◆ **YOUR GOAL**: Could you filter the records below down to the lines that include the word "from"?

════════

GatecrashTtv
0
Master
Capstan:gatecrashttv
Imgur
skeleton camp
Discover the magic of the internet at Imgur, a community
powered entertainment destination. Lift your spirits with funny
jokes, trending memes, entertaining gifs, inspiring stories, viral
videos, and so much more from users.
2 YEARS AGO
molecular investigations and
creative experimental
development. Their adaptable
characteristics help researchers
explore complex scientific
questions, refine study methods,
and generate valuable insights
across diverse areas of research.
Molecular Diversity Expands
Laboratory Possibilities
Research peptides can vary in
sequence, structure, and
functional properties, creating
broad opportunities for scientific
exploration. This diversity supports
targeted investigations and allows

════════

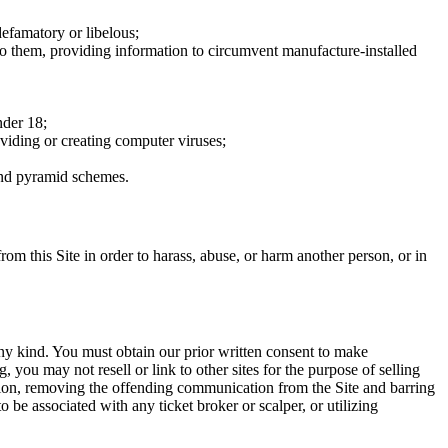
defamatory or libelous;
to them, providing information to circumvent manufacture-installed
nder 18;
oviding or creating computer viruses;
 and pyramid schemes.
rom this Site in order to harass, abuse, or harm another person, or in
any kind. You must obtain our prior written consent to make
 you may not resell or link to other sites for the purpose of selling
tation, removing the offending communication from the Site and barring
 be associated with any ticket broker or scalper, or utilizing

════════

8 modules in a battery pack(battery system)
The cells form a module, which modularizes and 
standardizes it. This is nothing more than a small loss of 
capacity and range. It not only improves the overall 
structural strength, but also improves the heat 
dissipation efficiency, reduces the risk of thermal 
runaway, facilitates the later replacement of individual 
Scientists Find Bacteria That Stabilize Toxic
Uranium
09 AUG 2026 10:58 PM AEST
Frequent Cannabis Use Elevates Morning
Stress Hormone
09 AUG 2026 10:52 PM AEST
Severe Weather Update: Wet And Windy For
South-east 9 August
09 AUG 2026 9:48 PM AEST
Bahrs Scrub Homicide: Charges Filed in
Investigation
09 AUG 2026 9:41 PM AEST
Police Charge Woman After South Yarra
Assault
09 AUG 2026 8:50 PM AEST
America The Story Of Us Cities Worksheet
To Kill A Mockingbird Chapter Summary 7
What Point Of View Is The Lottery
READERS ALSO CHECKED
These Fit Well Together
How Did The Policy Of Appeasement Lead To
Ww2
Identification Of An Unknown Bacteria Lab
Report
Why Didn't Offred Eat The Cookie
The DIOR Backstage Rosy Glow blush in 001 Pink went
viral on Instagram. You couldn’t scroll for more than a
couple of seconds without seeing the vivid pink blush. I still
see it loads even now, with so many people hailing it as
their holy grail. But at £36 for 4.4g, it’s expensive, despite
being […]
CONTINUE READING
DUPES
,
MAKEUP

════════

◆ **RESULT OF THIS EXERCISE**:
videos, and so much more from users.
tation, removing the offending communication from the Site and barring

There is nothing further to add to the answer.